### Prompt
Every line holding the string "Left" should be copied out of the listing.

+===+

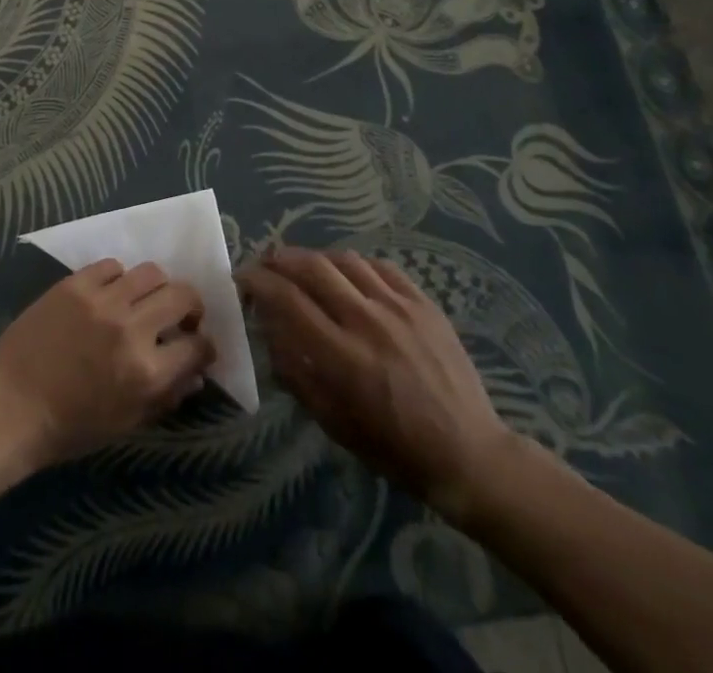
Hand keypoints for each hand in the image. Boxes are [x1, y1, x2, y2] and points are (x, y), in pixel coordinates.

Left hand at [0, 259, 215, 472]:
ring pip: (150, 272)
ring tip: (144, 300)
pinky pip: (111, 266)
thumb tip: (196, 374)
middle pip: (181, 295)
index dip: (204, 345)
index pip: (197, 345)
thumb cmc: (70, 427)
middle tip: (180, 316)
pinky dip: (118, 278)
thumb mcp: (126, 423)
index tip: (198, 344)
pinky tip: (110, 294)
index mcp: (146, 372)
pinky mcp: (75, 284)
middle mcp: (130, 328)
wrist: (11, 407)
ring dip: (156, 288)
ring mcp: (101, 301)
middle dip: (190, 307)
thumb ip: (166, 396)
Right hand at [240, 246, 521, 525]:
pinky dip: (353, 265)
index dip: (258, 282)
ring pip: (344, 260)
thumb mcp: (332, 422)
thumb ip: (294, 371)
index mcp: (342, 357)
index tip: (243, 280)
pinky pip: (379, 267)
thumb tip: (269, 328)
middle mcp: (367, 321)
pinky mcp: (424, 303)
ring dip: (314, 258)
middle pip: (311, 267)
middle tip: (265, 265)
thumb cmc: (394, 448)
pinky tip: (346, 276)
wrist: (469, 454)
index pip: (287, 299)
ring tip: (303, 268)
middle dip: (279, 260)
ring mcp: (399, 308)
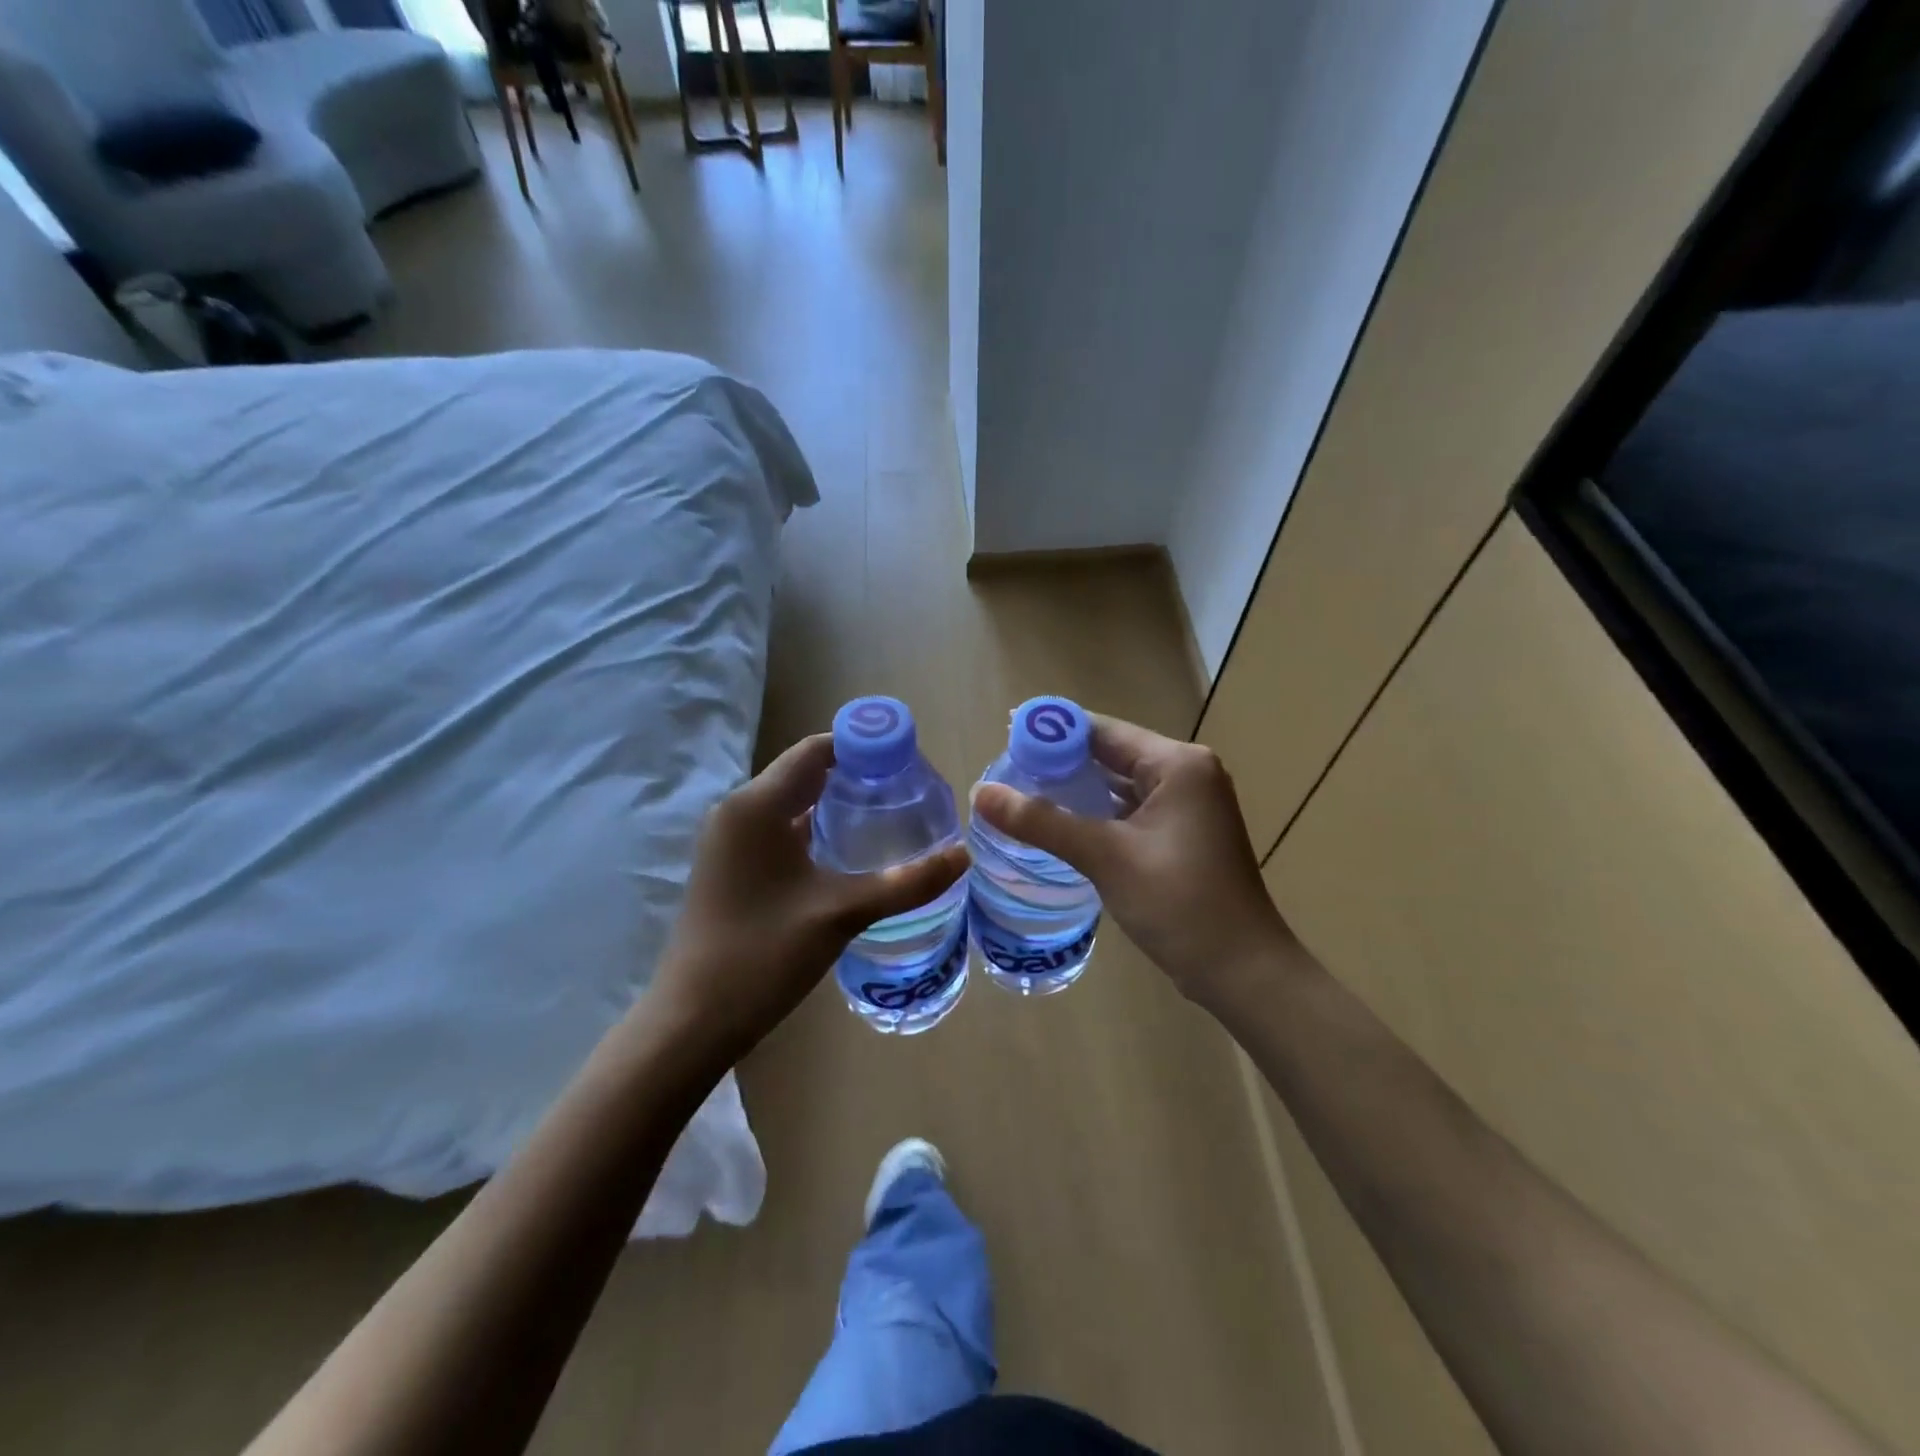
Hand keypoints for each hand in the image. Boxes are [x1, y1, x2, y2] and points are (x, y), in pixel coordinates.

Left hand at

+===+

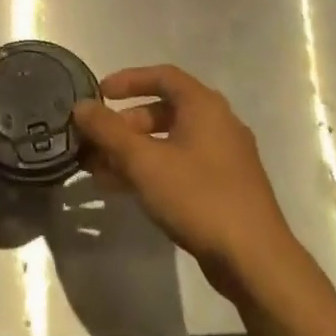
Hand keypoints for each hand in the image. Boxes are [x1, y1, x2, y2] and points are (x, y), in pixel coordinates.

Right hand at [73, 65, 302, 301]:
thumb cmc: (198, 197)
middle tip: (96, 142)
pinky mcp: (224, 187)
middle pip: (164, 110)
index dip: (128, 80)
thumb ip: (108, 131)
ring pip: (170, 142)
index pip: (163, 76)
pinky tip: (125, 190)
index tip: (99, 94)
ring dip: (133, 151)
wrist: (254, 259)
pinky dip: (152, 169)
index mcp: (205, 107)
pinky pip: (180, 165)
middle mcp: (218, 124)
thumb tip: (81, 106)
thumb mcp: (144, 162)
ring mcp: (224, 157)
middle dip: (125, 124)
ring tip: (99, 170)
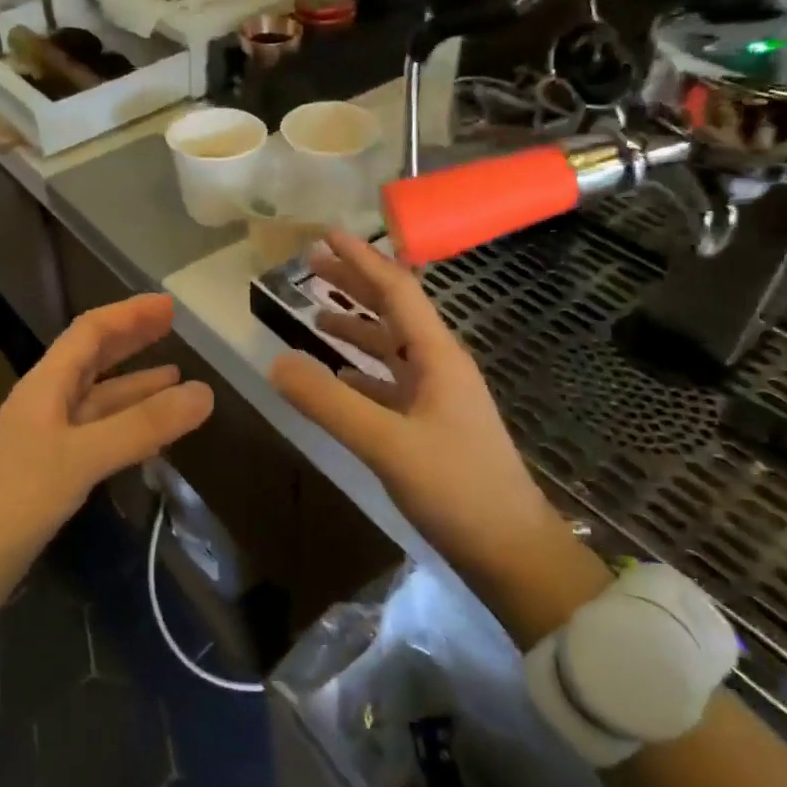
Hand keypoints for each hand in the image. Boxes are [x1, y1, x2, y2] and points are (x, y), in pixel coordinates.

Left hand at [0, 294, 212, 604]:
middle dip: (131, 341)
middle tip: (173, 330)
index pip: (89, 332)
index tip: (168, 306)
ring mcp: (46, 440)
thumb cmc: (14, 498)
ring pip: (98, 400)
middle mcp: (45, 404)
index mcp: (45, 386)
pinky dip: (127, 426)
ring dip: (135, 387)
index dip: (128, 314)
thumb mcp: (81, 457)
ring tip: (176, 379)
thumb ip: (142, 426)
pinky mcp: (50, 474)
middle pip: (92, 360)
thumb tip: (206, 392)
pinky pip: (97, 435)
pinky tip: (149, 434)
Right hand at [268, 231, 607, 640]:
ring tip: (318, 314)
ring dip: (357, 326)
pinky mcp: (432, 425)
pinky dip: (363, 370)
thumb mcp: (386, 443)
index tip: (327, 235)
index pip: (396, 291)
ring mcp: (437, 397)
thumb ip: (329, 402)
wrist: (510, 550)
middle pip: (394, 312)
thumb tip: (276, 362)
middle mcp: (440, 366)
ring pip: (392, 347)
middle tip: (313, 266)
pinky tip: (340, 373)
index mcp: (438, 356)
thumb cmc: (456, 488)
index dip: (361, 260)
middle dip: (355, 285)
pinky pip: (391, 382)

+===+

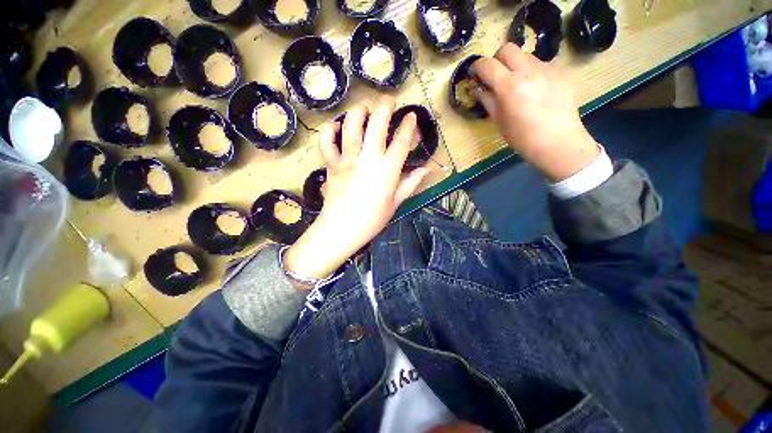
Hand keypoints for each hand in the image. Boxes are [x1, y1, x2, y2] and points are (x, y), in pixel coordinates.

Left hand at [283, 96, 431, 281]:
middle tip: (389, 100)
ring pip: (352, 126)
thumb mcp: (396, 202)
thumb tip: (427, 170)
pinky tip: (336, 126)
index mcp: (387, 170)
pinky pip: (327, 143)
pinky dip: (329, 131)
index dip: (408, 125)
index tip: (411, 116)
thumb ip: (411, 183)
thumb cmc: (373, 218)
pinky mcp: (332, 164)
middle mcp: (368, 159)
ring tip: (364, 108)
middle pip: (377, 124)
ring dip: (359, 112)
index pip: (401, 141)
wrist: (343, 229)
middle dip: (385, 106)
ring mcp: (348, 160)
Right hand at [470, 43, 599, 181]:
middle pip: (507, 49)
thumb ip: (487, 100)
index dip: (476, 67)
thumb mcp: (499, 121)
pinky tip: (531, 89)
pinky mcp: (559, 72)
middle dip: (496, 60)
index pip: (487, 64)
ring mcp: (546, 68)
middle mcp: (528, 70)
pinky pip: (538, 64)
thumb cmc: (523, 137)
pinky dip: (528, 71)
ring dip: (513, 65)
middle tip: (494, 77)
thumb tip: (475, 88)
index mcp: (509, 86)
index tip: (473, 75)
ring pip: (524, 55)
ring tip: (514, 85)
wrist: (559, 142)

+===+

### Solved exercise
Left hand at [0, 259, 215, 472]:
Left hand at
Left hand at [0, 294, 212, 604]:
Left hand at [283, 96, 431, 281]:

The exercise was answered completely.